Lowe then asks Stills if he shares the same recollection as Nash. “That’s all true except the locale,” he says. “It was actually at [Mama] Cass’s house the day before [July 2, 1968]. And Cass was the only witness. I wouldn’t have sung in front of Joni Mitchell if you paid me a million dollars, cold like that. That I can assure you!
“But I have a smell-a-phonic memory of it, it’s so vivid. And so we’re constantly having this argument about where did we sing first? And I went to Joni’s the next day with Elliot [Roberts, his manager], and that’s when we were all at the kitchen table with the ladderback chairs, but the day before, we’d been at Cass’s and I found this really wonderful little corner at her dining room table that had stucco walls behind it, and so when Graham joined in, it was like a mushroom cloud going off. It was wonderful.”
Watch Nash, Stills and Crosby reminisce with Apple Music’s Zane Lowe
Related: The story of the Crosby, Stills & Nash album cover photo
3 Comments
Interesting article; I hope the book does well. For clarity, he’s not saying “Jon,” he’s saying “Joan.” Joni was born Roberta Joan Anderson, and many close friends call her Joan.

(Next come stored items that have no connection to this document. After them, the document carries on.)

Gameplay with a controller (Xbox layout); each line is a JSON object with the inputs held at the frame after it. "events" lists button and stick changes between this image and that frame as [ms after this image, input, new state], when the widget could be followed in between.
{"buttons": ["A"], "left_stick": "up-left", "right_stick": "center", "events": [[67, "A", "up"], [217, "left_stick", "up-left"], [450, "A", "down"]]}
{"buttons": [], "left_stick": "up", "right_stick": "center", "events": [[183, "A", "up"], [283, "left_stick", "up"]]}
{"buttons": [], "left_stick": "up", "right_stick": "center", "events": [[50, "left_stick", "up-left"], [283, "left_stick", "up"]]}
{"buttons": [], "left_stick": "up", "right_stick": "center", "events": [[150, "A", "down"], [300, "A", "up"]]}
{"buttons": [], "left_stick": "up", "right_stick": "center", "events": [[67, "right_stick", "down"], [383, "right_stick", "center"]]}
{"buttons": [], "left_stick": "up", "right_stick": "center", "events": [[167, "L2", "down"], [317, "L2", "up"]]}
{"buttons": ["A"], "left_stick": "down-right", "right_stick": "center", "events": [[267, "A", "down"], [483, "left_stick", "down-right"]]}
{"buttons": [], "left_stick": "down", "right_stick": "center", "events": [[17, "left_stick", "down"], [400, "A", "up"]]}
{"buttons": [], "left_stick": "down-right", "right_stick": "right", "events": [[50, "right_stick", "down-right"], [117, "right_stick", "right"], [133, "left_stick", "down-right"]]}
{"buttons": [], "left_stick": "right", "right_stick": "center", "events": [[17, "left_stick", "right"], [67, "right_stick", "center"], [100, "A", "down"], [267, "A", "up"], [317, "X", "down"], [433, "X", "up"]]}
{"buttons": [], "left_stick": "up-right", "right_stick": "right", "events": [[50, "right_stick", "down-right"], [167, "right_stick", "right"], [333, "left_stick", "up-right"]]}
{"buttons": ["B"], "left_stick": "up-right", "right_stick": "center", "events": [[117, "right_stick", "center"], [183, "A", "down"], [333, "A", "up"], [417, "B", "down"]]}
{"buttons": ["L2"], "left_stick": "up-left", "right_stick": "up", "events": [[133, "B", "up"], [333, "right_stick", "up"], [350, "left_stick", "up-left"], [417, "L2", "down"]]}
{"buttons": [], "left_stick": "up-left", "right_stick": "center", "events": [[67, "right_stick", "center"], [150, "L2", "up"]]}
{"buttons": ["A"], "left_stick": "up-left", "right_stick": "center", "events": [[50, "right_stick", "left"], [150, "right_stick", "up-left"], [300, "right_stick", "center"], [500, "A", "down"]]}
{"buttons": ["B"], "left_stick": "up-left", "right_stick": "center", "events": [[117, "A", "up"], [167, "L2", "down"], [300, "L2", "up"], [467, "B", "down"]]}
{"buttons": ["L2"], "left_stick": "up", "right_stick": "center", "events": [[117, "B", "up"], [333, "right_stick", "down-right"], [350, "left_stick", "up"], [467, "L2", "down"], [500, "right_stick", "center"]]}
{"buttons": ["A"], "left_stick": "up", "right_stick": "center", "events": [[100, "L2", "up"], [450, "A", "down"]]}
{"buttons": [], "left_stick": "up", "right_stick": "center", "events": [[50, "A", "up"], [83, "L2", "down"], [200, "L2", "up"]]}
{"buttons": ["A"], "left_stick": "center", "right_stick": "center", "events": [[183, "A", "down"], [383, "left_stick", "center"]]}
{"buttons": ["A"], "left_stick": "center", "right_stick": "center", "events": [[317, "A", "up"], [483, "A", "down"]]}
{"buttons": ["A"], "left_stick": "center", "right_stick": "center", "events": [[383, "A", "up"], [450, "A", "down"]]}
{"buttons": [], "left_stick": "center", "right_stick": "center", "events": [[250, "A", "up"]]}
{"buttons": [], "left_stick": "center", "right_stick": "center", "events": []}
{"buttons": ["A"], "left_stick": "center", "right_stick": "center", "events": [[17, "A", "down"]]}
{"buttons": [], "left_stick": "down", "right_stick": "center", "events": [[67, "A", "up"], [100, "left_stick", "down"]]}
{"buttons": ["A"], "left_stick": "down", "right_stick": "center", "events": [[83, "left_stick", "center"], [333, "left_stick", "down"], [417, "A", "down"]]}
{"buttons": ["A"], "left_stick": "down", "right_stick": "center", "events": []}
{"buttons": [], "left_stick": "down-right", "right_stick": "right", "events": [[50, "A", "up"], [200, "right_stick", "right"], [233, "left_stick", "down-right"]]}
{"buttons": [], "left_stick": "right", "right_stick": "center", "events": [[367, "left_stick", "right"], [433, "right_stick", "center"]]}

“We are stardust – billion-year-old carbon”. One of the greatest lyrics ever.
If you listen to “Woodstock” in stereo, you hear Nash’s high harmony as the dominant sound in the “got to get ourselves back to the garden”.
But in mono (a weak FM signal) you hear the lower-end of Stills that you might not have heard since the AM rock radio 70s.
I was weekend board op at KWOW (nee KMNY / KAZN NOW) Pomona, Ca., summer of 70….country format. Someone snuck in “Teach Your Children” to the playlist and it was a borderline issue with the Pgm. Dir. We weren’t encouraged to play it, but we did, and it was sort of accepted cuz of the country feel of the song.